Along with the cleavage and synthesis of protein in the rumen occurs ammonia absorptionthat turns in the liver urea. In cases where a large amount of ammonia is formed in the rumen, the liver is not able to turn it all into urea, its concentration in the blood increases, which leads to the appearance of clinical signs in the animal toxicosis.

Lipolytic enzymes microorganisms in the rumen hydrolyze fats feed to glycerin and fatty acids, and then synthesized again in the wall of the scar.

The microflora in the rumen synthesizes vitamins: thiamine, riboflavin, pantothenic acid, pyridoxine, nicotinic acid, biotin, folic acid, cobalamin, vitamin K in quantities that practically satisfy the basic needs of adult animals.

The activity of the scar is closely interconnected with other organs and systems and is controlled by the central nervous system. The mechano- and baroreceptors present in the rumen are irritated by stretching and contraction of the muscle layer, chemoreceptors by the environment of the rumen contents and all together affect the tone of the rumen muscle layer. The movement of each of the departments of the pancreas affects the other parts of the digestive tract. So overflowing abomasum slows the motor activity of the book, overfilling of the book weakens or stops the reduction of the grid and scar. Irritation of the mechanoreceptors of the duodenum causes inhibition of contractions of the pancreas.

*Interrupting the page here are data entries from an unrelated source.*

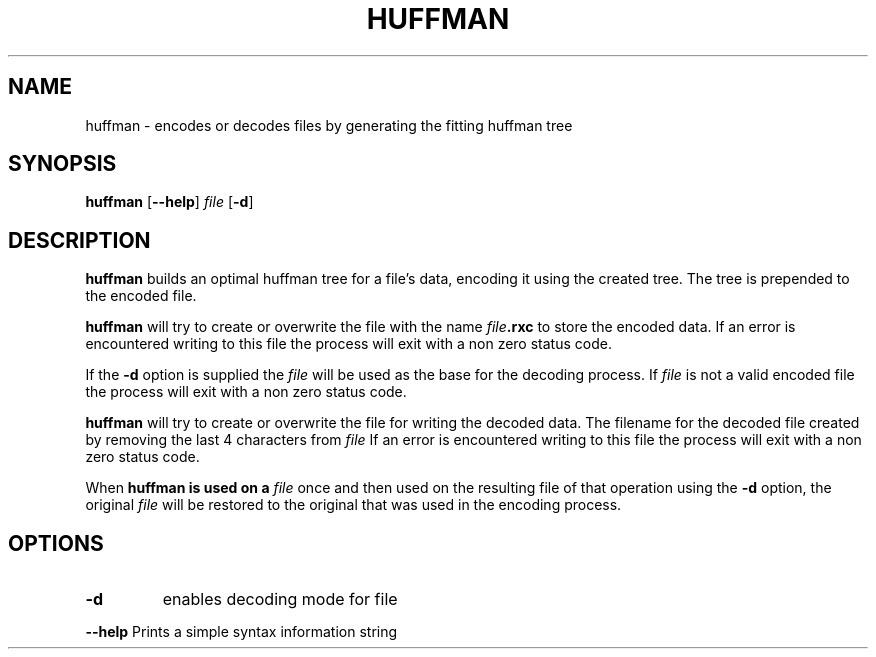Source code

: .TH HUFFMAN 1
.SH NAME
huffman \- encodes or decodes files by generating the fitting huffman tree
.SH SYNOPSIS
.B huffman
.RB [ \-\-help ]
.I file
.RB [ \-d ]
.SH DESCRIPTION
.B huffman
builds an optimal huffman tree for a file's data, encoding it using the created tree.
The tree is prepended to the encoded file.
.PP
.B huffman
will try to create or overwrite the file with the name
.IB file .rxc
to store the encoded data.
If an error is encountered writing to this file the process will exit with a non zero status code.
.PP
If the
.B \-d
option is supplied the
.I file
will be used as the base for the decoding process.
If
.I file
is not a valid encoded file the process will exit with a non zero status code.
.PP
.B huffman
will try to create or overwrite the file for writing the decoded data.
The filename for the decoded file created by removing the last 4 characters from
.I file
.
If an error is encountered writing to this file the process will exit with a non zero status code.
.PP
When
.B huffman is used on a
.I file
once and then used on the resulting file of that operation using the
.B \-d
option, the original
.I file
will be restored to the original that was used in the encoding process.
.SH OPTIONS
.TP
.BR \-d
enables decoding mode for file
.PP
.BR \-\-help
Prints a simple syntax information string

Pancreatic diseases are most often observed in cattle, less often in small cattle, leading to a sharp decline in productivityand sometimes i will.

Most frequent causes of disease pre-stomachs are: untimely feeding, poor-quality feed, contamination of feed with metal objects, a quick transition from succulent feed to dry and vice versa.

One-sided abundant feeding with concentrates, beer pellet and bard or coarse malnutrition entails a violation of the function of the pancreas and metabolism.

The leading factor in the occurrence of diseases of the pancreas is a violation of the motor and microbial functions of the pancreas. Under the influence of severe irritation of mechano-, thermo-, and chemoreceptors, inhibition of scar contractions occurs, chewing gum is disturbed, digestion in the rumen is disturbed, the pH of the rumen contents changes to the acid side, the contents undergo microbial decay with the formation of toxins.